Pair this guide with environment variables for tokens and Node.js when you implement servers.
HTTP methods
Why verbs matter: Intermediaries (caches, proxies) treat GET as safe to repeat; POST may create side effects—using the wrong verb breaks caching and idempotency expectations.
- GET — read a resource; should not change server state.
- POST — create an action or sub-resource; body often JSON.
- PUT — replace a resource (idempotent when URL identifies the resource).
- PATCH — partial update.
- DELETE — remove (often idempotent).
Status codes (cheat sheet)
| Code | Meaning | Why clients care |
|---|---|---|
| 200 | OK — success with body | Parse response as the happy path |
| 201 | Created — new resource | Use Location header if present |
| 204 | No content — success, empty body | Stop parsing JSON—there is none |
| 400 | Bad request — client error | Fix payload or query before retry |
| 401 | Unauthorized — authenticate | Refresh token or log in |
| 403 | Forbidden — authenticated but not allowed | Do not retry blindly—policy issue |
| 404 | Not found | Check URL or resource lifecycle |
| 409 | Conflict | Merge or resolve state (duplicate, version) |
| 429 | Too many requests | Honor Retry-After backoff |
| 500 | Server error | Retry with jitter; alert ops if persistent |
Headers and JSON
Why Content-Type: Servers pick parsers based on this header; wrong types yield 415 or silent mis-parsing.
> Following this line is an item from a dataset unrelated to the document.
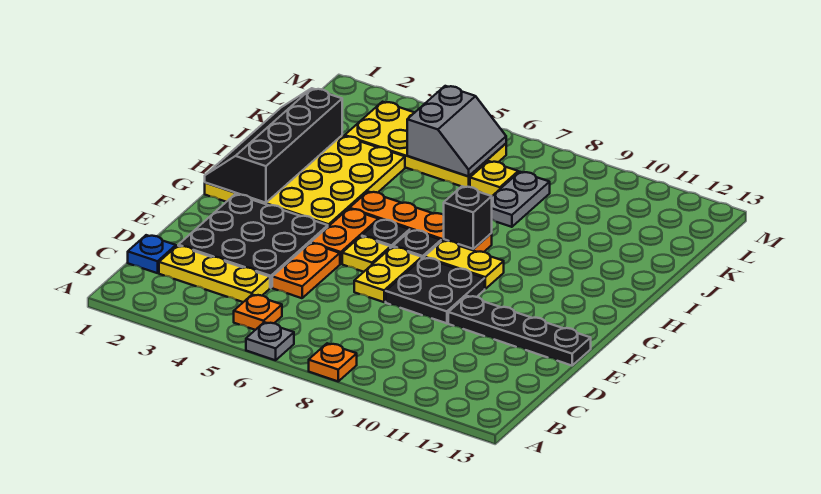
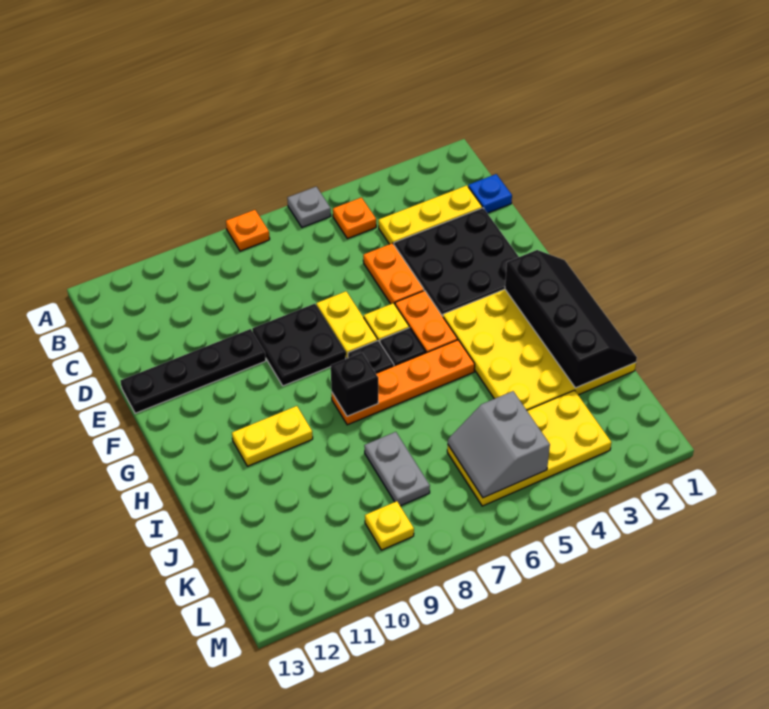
yellow 1x2 plate [424,240,504,289] -> yellow 1x2 plate moved to [232,406,313,466]
yellow 1x1 plate [470,161,518,196] -> yellow 1x1 plate moved to [365,501,414,550]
Set Content-Type: application/json on requests with a JSON body. For auth, Authorization: Bearer <token> is common for APIs—keep tokens out of Git and load from env vars.
Test with curl
Why -sS: Hide progress meter for scripts but still show errors; add -i when you need response headers to debug auth or caching.
curl -sS https://api.example.com/v1/items
curl -sS -X POST https://api.example.com/v1/items \
-H "Content-Type: application/json" \
-d '{"name":"demo"}'
Add -H "Authorization: Bearer $TOKEN" when required.
Check: HTTP status on first line (with -i); JSON body should match API docs.
OpenAPI
Why OpenAPI: A machine-readable contract lets you generate clients, mock servers, and contract tests—humans stop being the single source of truth for URLs and schemas.
Frequently asked questions
Is REST the same as HTTP?
REST is an architectural style using HTTP; not every JSON HTTP API is strictly RESTful, but the same tools apply.
What is idempotency?
Repeating the same safe request does not compound side effects—important for retries on PUT/DELETE.
How do APIs paginate?
Common patterns: ?page= and limit, or cursor tokens in the response for stable large datasets.
GraphQL instead?
GraphQL uses a single endpoint and client-specified fields; choose based on product and client needs, not hype.